# Those evil square pin sockets!



## mikaila31 (Feb 24, 2006)

I was totally fed up with this square pin socket! And I'm a really broke college student ATM, so didn't want to pay $10 to get a new socket shipped to my door. So I "fixed" it. I think I created a fire hazard in the process...... at least it is on a GFI.


----------



## Zapins (Jul 28, 2004)

Hahahahaa!!! I like your solution. I have a similar one with Coralife's fixtures except its straight socket to square pin bulb. I accidentally bought the wrong bulb, and it will cost like 40$ to get a converter or 45$ for new bulbs


----------



## Sterling919 (Jan 19, 2008)

They make an adapter that'll let you go from the square pin bulb to the a straight pin, which you know is cheaper. I found some on ebay awhile back and bought 2 sets. I can't remember what they were called or who I bought them from but I wanted to let you know they do make an adapter for it.

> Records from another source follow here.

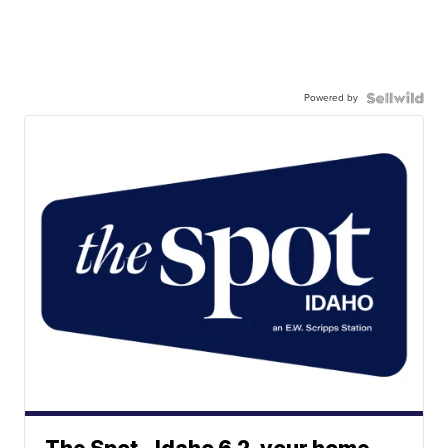
Powered by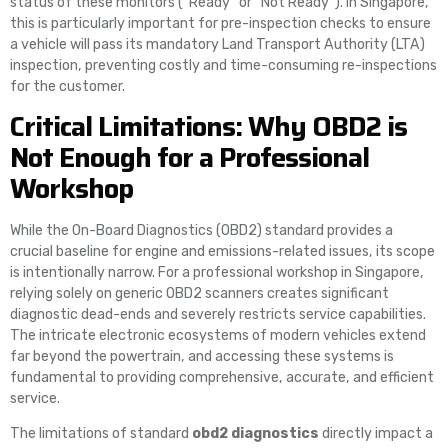
status of these monitors (“Ready” or “Not Ready”). In Singapore,
this is particularly important for pre-inspection checks to ensure
a vehicle will pass its mandatory Land Transport Authority (LTA)
inspection, preventing costly and time-consuming re-inspections
for the customer.
Critical Limitations: Why OBD2 is
Not Enough for a Professional
Workshop
While the On-Board Diagnostics (OBD2) standard provides a
crucial baseline for engine and emissions-related issues, its scope
is intentionally narrow. For a professional workshop in Singapore,
relying solely on generic OBD2 scanners creates significant
diagnostic dead-ends and severely restricts service capabilities.
The intricate electronic ecosystems of modern vehicles extend
far beyond the powertrain, and accessing these systems is
fundamental to providing comprehensive, accurate, and efficient
service.
The limitations of standard
obd2 diagnostics
directly impact a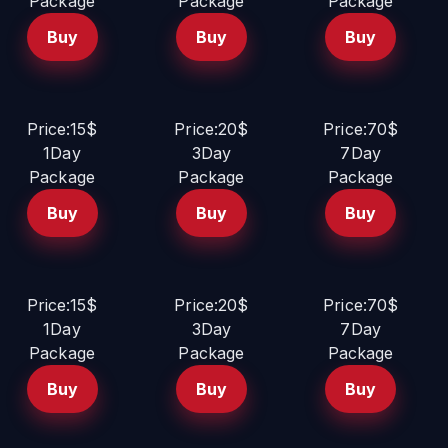
Package
Package
Package
Buy
Buy
Buy
Price:15$
Price:20$
Price:70$
1Day
3Day
7Day
Package
Package
Package
Buy
Buy
Buy
Price:15$
Price:20$
Price:70$
1Day
3Day
7Day
Package
Package
Package
Buy
Buy
Buy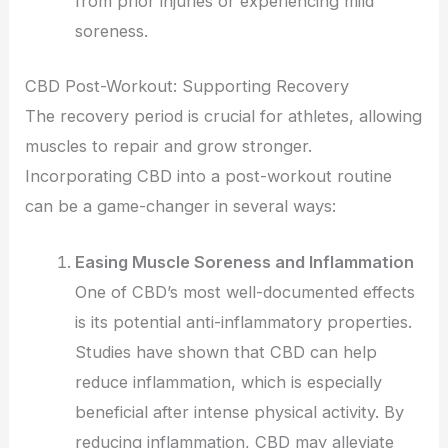
from prior injuries or experiencing mild
soreness.
CBD Post-Workout: Supporting Recovery
The recovery period is crucial for athletes, allowing
muscles to repair and grow stronger.
Incorporating CBD into a post-workout routine
can be a game-changer in several ways:
Easing Muscle Soreness and Inflammation
One of CBD’s most well-documented effects
is its potential anti-inflammatory properties.
Studies have shown that CBD can help
reduce inflammation, which is especially
beneficial after intense physical activity. By
reducing inflammation, CBD may alleviate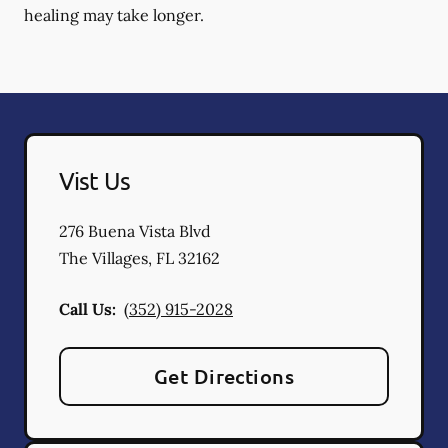
healing may take longer.
Vist Us
276 Buena Vista Blvd
The Villages
,
FL
32162
Call Us:
(352) 915-2028
Get Directions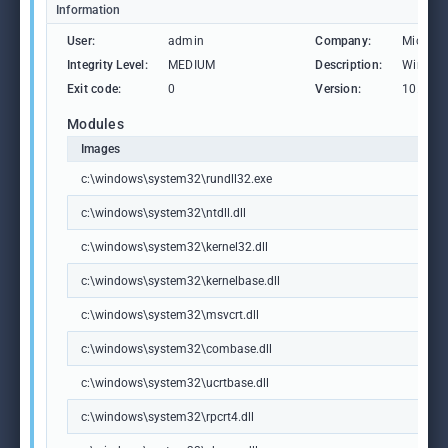
Information
User:
admin
Company:
Microso
Integrity Level:
MEDIUM
Description:
Windows
Exit code:
0
Version:
10.0.19
Modules
Images
c:\windows\system32\rundll32.exe
c:\windows\system32\ntdll.dll
c:\windows\system32\kernel32.dll
c:\windows\system32\kernelbase.dll
c:\windows\system32\msvcrt.dll
c:\windows\system32\combase.dll
c:\windows\system32\ucrtbase.dll
c:\windows\system32\rpcrt4.dll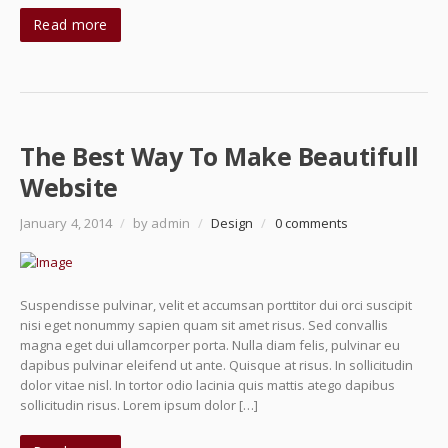
Read more
The Best Way To Make Beautifull
Website
January 4, 2014
/
by admin
/
Design
/
0 comments
Suspendisse pulvinar, velit et accumsan porttitor dui orci suscipit
nisi eget nonummy sapien quam sit amet risus. Sed convallis
magna eget dui ullamcorper porta. Nulla diam felis, pulvinar eu
dapibus pulvinar eleifend ut ante. Quisque at risus. In sollicitudin
dolor vitae nisl. In tortor odio lacinia quis mattis atego dapibus
sollicitudin risus. Lorem ipsum dolor […]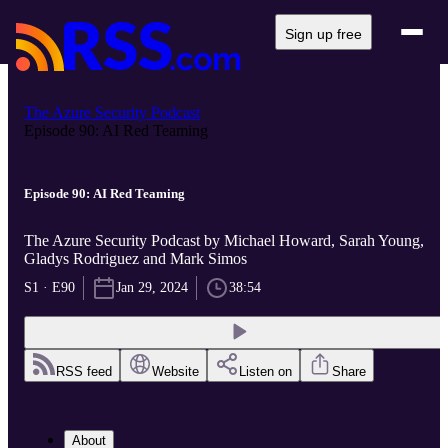
Sign up free
The Azure Security Podcast
Episode 90: AI Red Teaming
Episode 90: AI Red Teaming
The Azure Security Podcast by Michael Howard, Sarah Young,
Gladys Rodriguez and Mark Simos
S1 · E90
Jan 29, 2024
38:54
RSS feed
Website
Listen on
Share
About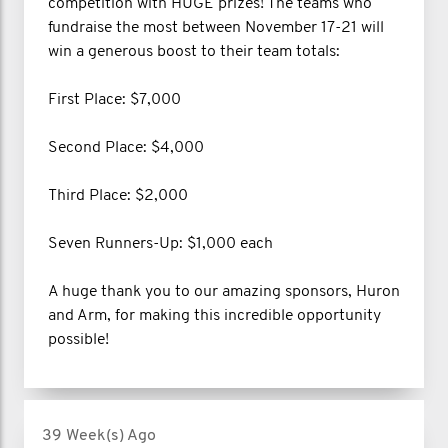
competition with HUGE prizes! The teams who
fundraise the most between November 17-21 will
win a generous boost to their team totals:
First Place: $7,000
Second Place: $4,000
Third Place: $2,000
Seven Runners-Up: $1,000 each
A huge thank you to our amazing sponsors, Huron
and Arm, for making this incredible opportunity
possible!
39 Week(s) Ago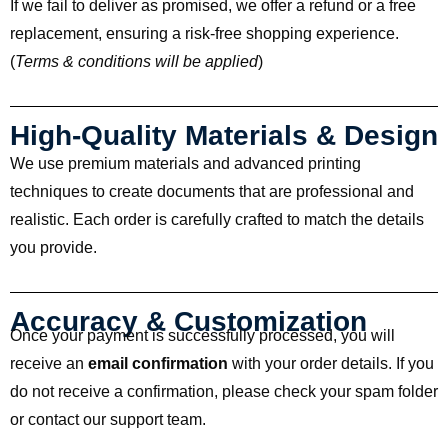
If we fail to deliver as promised, we offer a refund or a free
replacement, ensuring a risk-free shopping experience.
(
Terms & conditions will be applied
)
High-Quality Materials & Design
We use premium materials and advanced printing
techniques to create documents that are professional and
realistic. Each order is carefully crafted to match the details
you provide.
Accuracy & Customization
Once your payment is successfully processed, you will
receive an
email confirmation
with your order details. If you
do not receive a confirmation, please check your spam folder
or contact our support team.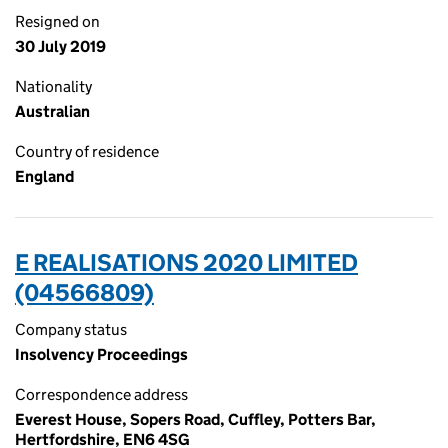
Resigned on
30 July 2019
Nationality
Australian
Country of residence
England
E REALISATIONS 2020 LIMITED
(04566809)
Company status
Insolvency Proceedings
Correspondence address
Everest House, Sopers Road, Cuffley, Potters Bar,
Hertfordshire, EN6 4SG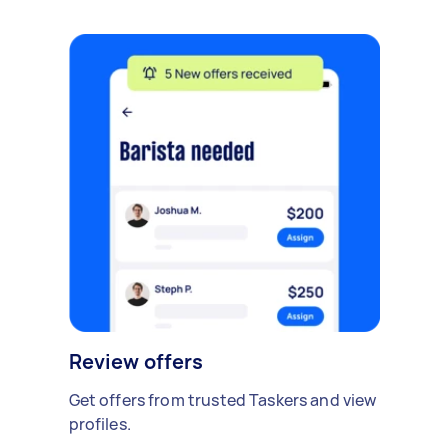
Review offers
Get offers from trusted Taskers and view
profiles.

Probably be ok with what you done though, probably not a fire hazard, time will tell though huh? Ha-ha.


----------



## mikaila31 (Feb 24, 2006)

Yeah my first attempt didn't hold for even 12 hours. I redid it and put some effort into it. It came out quite well. IDK what you call the things I used. I just found them in our giant tool bench, in with the wire crimps. They had a round socket on one side and a two prong fork on the other. Fit very snugly on the pins.


----------



## Sterling919 (Jan 19, 2008)

Well all that matters is they work and that looks pretty damn good to me, good job. I think you're talking about spade terminals or something like that. I thought about doing that but then I ran across those adapters but I never used them cause I sold the fixture that required those bulbs. I sold one set with the fixture and kept a set so if I ever ended up with a light like that again, I wouldn't have to buy those expensive bulbs.

That looks good though, looks nice.


----------